--- START ---
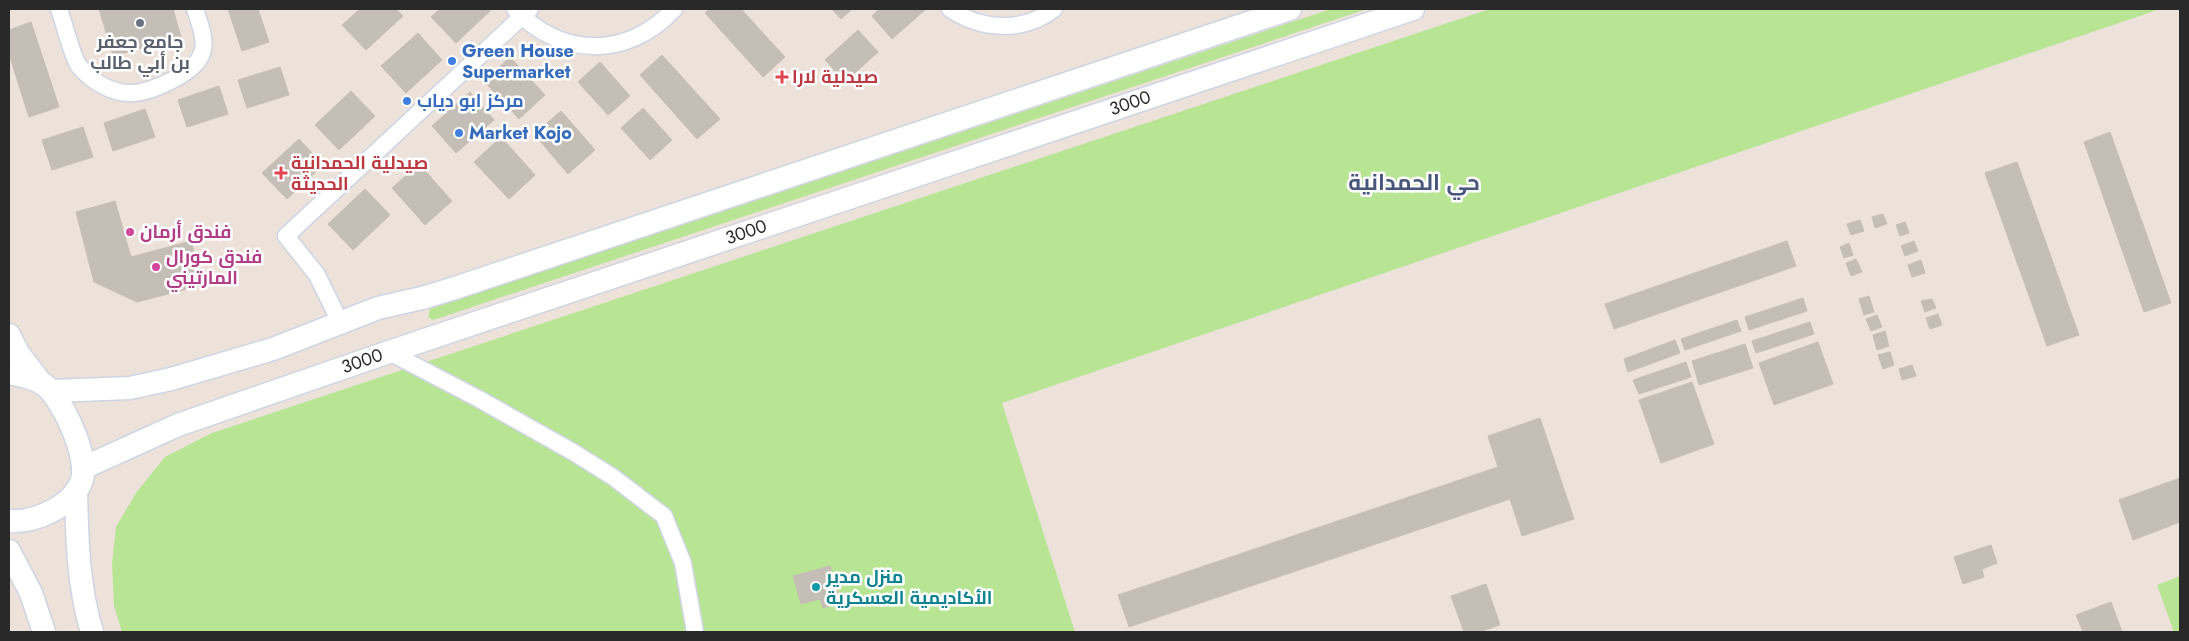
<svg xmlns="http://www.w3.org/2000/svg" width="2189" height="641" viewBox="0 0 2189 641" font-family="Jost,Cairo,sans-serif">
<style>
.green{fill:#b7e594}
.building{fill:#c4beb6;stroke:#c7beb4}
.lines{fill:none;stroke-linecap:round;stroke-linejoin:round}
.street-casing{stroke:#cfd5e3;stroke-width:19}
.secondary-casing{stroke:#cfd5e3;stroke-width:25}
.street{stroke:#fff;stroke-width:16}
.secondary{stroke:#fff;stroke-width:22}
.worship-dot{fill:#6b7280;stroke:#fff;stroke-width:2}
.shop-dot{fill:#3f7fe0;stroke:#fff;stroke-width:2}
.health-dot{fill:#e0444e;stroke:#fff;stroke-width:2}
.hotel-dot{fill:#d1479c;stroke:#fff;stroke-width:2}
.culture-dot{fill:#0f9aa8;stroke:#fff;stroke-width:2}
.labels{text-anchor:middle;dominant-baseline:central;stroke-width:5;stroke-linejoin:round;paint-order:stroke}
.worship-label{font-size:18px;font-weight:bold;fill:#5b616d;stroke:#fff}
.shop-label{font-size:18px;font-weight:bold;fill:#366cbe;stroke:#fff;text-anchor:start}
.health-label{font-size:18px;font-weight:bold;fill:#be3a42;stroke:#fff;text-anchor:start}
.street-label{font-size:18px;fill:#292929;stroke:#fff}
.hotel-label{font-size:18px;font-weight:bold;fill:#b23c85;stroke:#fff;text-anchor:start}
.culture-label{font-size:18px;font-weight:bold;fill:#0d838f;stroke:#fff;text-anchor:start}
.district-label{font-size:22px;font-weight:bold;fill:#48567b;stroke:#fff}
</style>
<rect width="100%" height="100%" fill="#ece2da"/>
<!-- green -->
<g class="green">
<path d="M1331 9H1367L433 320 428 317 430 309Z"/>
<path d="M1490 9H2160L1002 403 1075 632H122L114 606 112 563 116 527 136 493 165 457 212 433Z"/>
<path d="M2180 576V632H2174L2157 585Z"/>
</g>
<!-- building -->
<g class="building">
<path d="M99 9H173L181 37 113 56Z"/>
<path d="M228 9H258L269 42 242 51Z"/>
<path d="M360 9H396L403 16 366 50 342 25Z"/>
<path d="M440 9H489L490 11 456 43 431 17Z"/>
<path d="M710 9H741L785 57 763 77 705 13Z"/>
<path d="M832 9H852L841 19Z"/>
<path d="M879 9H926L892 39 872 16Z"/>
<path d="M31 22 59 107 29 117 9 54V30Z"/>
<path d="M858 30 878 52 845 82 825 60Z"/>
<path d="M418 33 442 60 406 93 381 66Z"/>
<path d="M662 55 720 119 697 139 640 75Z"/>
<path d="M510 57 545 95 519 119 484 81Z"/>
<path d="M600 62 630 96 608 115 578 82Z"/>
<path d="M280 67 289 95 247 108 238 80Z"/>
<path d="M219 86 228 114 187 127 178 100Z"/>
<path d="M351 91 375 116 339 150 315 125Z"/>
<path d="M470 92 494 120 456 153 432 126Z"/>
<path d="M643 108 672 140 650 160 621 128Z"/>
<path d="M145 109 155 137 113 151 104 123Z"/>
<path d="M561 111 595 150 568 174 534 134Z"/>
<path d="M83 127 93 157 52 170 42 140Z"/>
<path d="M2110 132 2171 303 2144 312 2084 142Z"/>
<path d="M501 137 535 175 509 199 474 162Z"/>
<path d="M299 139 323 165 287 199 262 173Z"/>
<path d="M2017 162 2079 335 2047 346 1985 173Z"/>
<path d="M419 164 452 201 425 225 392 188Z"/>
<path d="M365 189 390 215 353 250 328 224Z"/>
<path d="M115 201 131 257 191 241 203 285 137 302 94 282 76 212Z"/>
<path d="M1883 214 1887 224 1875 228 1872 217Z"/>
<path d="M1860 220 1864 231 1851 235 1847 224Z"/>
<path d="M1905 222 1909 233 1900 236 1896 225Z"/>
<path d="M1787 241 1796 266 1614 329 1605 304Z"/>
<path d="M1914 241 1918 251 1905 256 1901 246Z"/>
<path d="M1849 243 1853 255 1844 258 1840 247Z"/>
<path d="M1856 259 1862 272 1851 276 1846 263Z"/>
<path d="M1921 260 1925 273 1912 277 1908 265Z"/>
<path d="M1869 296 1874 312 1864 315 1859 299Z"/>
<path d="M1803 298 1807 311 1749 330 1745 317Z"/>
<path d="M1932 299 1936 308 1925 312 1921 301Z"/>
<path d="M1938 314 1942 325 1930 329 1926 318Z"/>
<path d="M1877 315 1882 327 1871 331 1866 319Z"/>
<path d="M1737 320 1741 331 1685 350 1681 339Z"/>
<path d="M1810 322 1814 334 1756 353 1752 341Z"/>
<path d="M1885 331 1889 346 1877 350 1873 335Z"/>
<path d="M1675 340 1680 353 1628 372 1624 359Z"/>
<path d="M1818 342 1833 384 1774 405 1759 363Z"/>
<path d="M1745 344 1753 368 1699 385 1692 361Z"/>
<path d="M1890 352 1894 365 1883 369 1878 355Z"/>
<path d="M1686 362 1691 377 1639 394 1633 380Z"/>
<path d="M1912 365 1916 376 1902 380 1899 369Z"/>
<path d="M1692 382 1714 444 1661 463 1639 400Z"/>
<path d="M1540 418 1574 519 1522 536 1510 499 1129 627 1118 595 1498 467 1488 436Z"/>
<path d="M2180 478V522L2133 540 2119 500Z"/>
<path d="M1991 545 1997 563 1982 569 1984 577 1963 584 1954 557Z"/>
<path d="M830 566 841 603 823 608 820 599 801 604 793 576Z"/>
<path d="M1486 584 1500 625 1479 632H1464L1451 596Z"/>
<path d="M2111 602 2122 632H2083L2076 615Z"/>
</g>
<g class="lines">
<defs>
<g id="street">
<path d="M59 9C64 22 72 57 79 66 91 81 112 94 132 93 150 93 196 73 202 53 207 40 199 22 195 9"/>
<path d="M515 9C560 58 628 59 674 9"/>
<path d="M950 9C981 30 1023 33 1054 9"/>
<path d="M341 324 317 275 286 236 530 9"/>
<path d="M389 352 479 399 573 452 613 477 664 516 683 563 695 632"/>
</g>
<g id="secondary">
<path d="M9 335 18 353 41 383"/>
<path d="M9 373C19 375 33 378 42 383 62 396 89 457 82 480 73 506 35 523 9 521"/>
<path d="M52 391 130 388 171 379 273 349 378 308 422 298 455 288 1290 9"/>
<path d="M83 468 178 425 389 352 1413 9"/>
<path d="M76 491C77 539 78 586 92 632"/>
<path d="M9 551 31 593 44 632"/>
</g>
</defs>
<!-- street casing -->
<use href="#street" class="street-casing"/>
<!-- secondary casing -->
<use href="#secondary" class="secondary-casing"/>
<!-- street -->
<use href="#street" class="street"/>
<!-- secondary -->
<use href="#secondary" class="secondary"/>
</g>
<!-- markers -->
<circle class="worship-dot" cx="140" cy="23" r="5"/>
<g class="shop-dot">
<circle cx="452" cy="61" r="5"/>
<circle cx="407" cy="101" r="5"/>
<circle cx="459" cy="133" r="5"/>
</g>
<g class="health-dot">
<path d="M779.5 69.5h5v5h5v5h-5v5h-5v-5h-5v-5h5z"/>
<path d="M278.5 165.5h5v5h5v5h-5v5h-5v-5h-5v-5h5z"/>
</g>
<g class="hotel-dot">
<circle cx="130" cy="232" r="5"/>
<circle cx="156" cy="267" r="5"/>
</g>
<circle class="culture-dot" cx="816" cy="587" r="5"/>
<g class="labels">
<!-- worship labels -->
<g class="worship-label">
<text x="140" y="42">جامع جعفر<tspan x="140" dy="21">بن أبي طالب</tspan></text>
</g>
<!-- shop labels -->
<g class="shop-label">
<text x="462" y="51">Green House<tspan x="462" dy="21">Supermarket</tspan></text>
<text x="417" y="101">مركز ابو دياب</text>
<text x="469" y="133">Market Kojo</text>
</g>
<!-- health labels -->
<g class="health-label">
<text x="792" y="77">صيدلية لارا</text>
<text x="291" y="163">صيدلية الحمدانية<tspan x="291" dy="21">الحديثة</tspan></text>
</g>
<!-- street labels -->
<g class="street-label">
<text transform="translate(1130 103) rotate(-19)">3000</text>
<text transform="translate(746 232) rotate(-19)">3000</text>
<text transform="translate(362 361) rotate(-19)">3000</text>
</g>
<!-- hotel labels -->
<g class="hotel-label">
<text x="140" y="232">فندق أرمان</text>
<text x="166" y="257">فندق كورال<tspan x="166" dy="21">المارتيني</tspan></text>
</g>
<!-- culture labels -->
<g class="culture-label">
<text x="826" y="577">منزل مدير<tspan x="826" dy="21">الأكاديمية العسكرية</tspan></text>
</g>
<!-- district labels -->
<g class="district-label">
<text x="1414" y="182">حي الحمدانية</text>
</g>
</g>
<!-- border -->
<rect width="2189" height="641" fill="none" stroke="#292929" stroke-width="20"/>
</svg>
--- END ---
* [WHAT TO WORK ON] Only lines that include "casing" belong in the answer; copy all of them from the listing.

* [ANSWER TO THE PROBLEM]
.street-casing{stroke:#cfd5e3;stroke-width:19}
.secondary-casing{stroke:#cfd5e3;stroke-width:25}
<!-- street casing -->
<use href="#street" class="street-casing"/>
<!-- secondary casing -->
<use href="#secondary" class="secondary-casing"/>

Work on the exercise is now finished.